The State’s ads | Pakistan Press Foundation (PPF)

Pakistan Press Foundation

The State’s ads

Pakistan Press Foundation

SINCE the Modi government came to power in 2014, pro-BJP newspapers and periodicals have reaped a rich bounty from the central and state governments, from local bodies and public-sector undertakings.

They are flooded with advertisements, regardless of their circulation or importance. All this is at the expense of established dailies and periodicals and in gross abuse of power and public funds. At issue are the fundamental rights to equality and to freedom of speech and expression.

In his classic Constitutional Law of India, H.M. Seervai refuted the state’s assumption that since it is the custodian of public funds, it can place advertisements in journals as it deemed fit, and withhold them from the ones it disliked.

As far back as in 1884, the US Supreme Court ruled: “The United States does not and cannot hold property, as a monarch may, for private or personal purposes. All the property and revenues of the United States must be held and applied, as all taxes, duties, imposts and excises must be laid and collected, ‘to pay the debts and provide for the common defence and general welfare of the United States’.”

Later, the court said: “The United States holds the title to the property in question as it holds all other property, for public purposes and not for private purposes.”

Recently, Indian supreme court judges expressed their displeasure at state ads which projected the chief ministers of states and detailed at public expense their splendid achievements to a captive audience.

In 1981, Eenandu, a mass circulating Telugu daily, successfully challenged in the Andhra Pradesh high court a government order laying down guidelines for grant of ads to the press by government departments and public-sector undertakings.

The court observed that the government raised crores of rupees as revenue, and as the government was the guardian of state finances it was its duty to use the revenue for the benefit of all concerned.

The government spent considerable funds on advertisements, and “it should not use the power over such large funds … to muzzle the press or as a weapon to punish newspapers which criticise its policies and actions.

“It has to use the funds in a reasonable manner consistently with the object of the advertisement viz. to educate and inform the public about the activities of the government.” The offending guidelines were quashed.

In 1954, the first press commission opined that “the liberty and freedom to place advertisements wherever he likes, which a private advertiser enjoys, cannot be conceded to the government which is a trustee of public funds and, therefore, bound to utilise them, without discrimination, to the best advantage of the public”.

It added “any other method of placing advertisements is likely to carry with it two defects.

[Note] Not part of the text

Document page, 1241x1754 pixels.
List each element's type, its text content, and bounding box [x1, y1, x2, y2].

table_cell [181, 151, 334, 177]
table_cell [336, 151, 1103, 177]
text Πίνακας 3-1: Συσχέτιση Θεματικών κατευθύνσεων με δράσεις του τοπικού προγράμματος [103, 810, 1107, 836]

It would be an unfair use of public funds. It would also render the government open to the charge that the power of placing advertisements is being exercised against papers whose editorial policy is against the government for the time being; or as a patronage to those papers which support it.”

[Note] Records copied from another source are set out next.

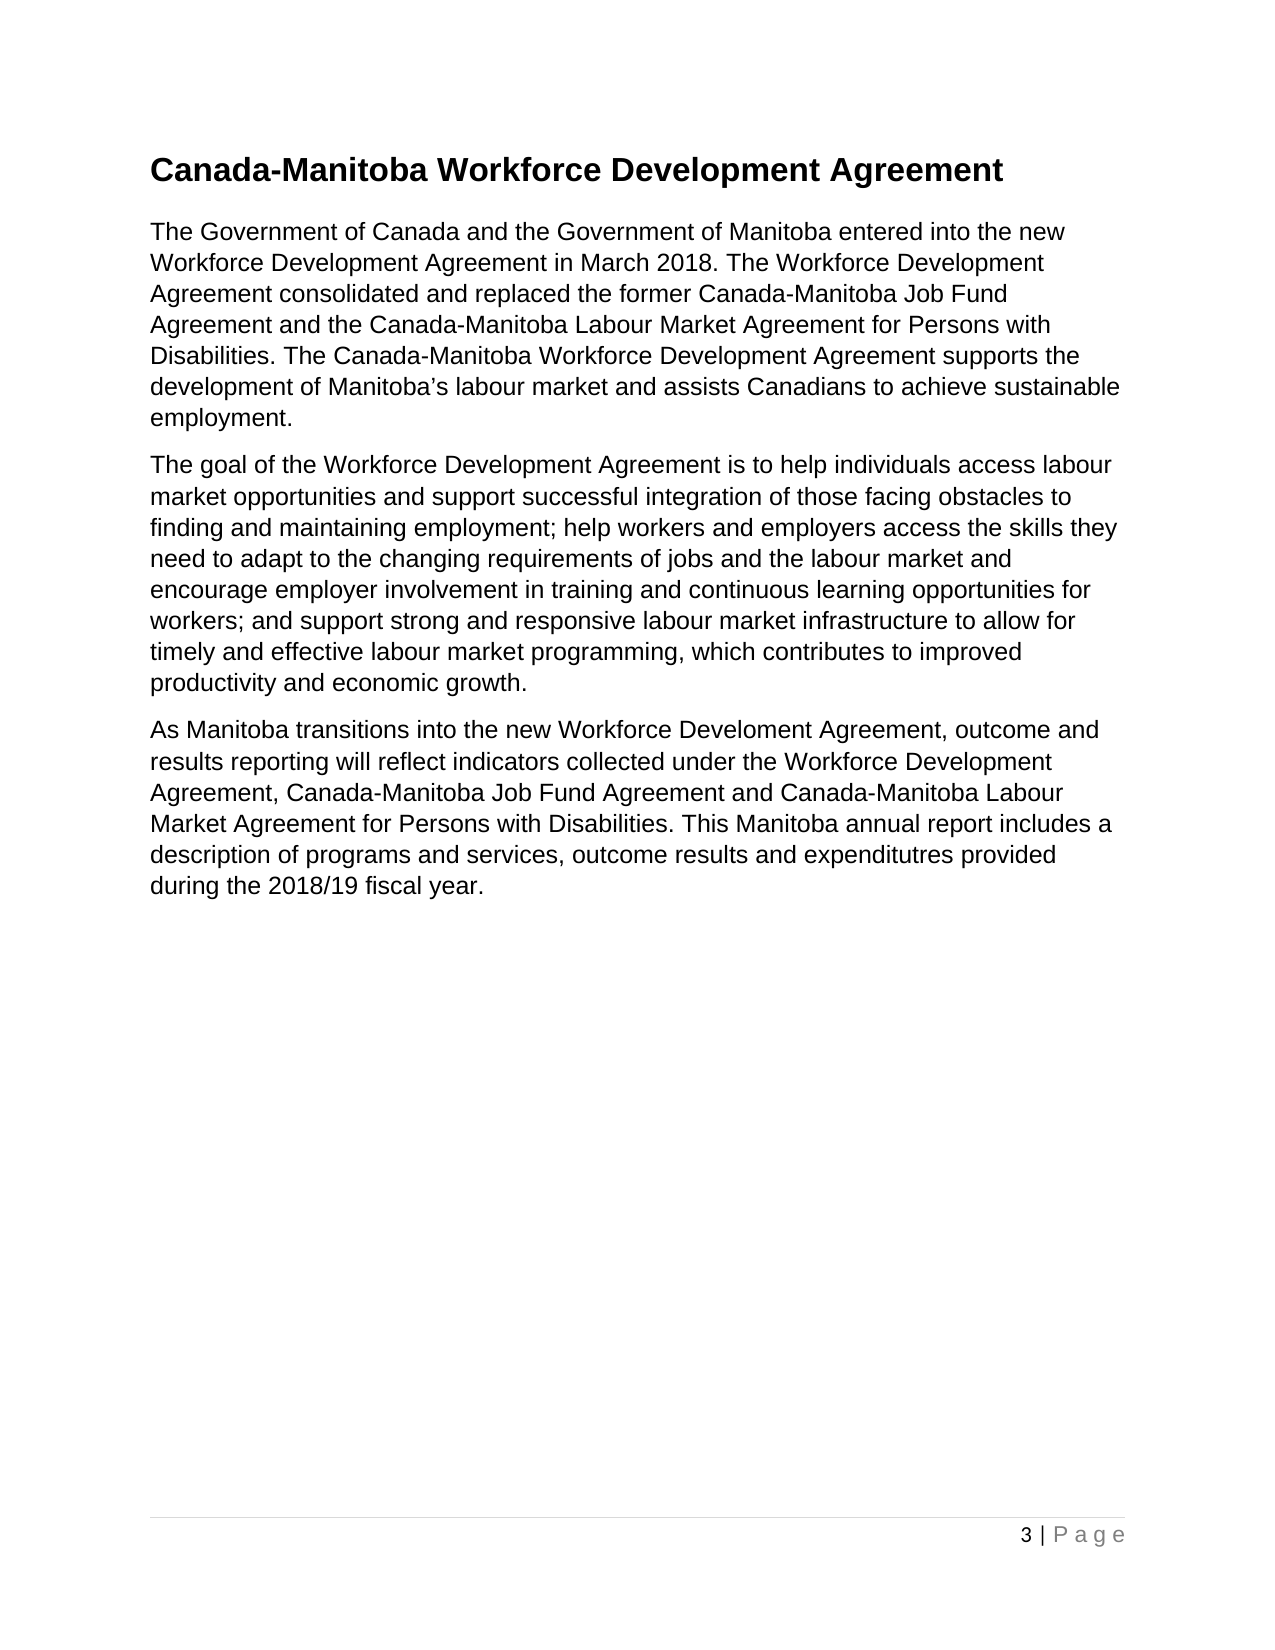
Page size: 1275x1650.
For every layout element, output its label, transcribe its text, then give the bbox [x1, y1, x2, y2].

subtitle Canada-Manitoba Workforce Development Agreement [150, 150, 1125, 188]
text As Manitoba transitions into the new Workforce Develoment Agreement, outcome and results reporting will reflect indicators collected under the Workforce Development Agreement, Canada-Manitoba Job Fund Agreement and Canada-Manitoba Labour Market Agreement for Persons with Disabilities. This Manitoba annual report includes a description of programs and services, outcome results and expenditutres provided during the 2018/19 fiscal year. [150, 715, 1125, 899]
text The goal of the Workforce Development Agreement is to help individuals access labour market opportunities and support successful integration of those facing obstacles to finding and maintaining employment; help workers and employers access the skills they need to adapt to the changing requirements of jobs and the labour market and encourage employer involvement in training and continuous learning opportunities for workers; and support strong and responsive labour market infrastructure to allow for timely and effective labour market programming, which contributes to improved productivity and economic growth. [150, 450, 1125, 696]
text The Government of Canada and the Government of Manitoba entered into the new Workforce Development Agreement in March 2018. The Workforce Development Agreement consolidated and replaced the former Canada-Manitoba Job Fund Agreement and the Canada-Manitoba Labour Market Agreement for Persons with Disabilities. The Canada-Manitoba Workforce Development Agreement supports the development of Manitoba’s labour market and assists Canadians to achieve sustainable employment. [150, 216, 1125, 431]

This was the case “even if, in respect of the government’s responsibility for the use of public funds, the legislature … takes no objection to such expenditure, the danger involved in the latter is so overwhelming that, from the point of view of maintaining independent journalism, we consider that advertisements should be issued by the government only in conformity with the principles enunciated….”

The legislature, in which the government commands a majority, is no check on abuse of power.

The Press Cou­ncil of India has built up case law on improper grant of ads by the state. One notable case laid down the rules comprehensively. It concerned The Tribune published from Chandigarh. It emphasised that, first, in the matter of distributing ads, a government’s discretion was not absolute. It was conditional on the ads not being placed or withheld for the object of influencing a particular paper’s editorial policy or as a means of punishment for persisting in an editorial policy not meeting its approval.

Second, the withdrawal of ads, since they attempted to influence editorial policy, constituted an invasion of press freedom. The government is a trustee of public funds and is bound to use them without improper discrimination.

Withholding of ads by the government is a threat to press freedom, if this be for publishing matter not liked by the government, or if it attempts to coerce the editor to toe the line of the government, or by way of unlawful discrimination at the executive level, or by way of punishment for the editorial policy of a paper or criticism of its policies.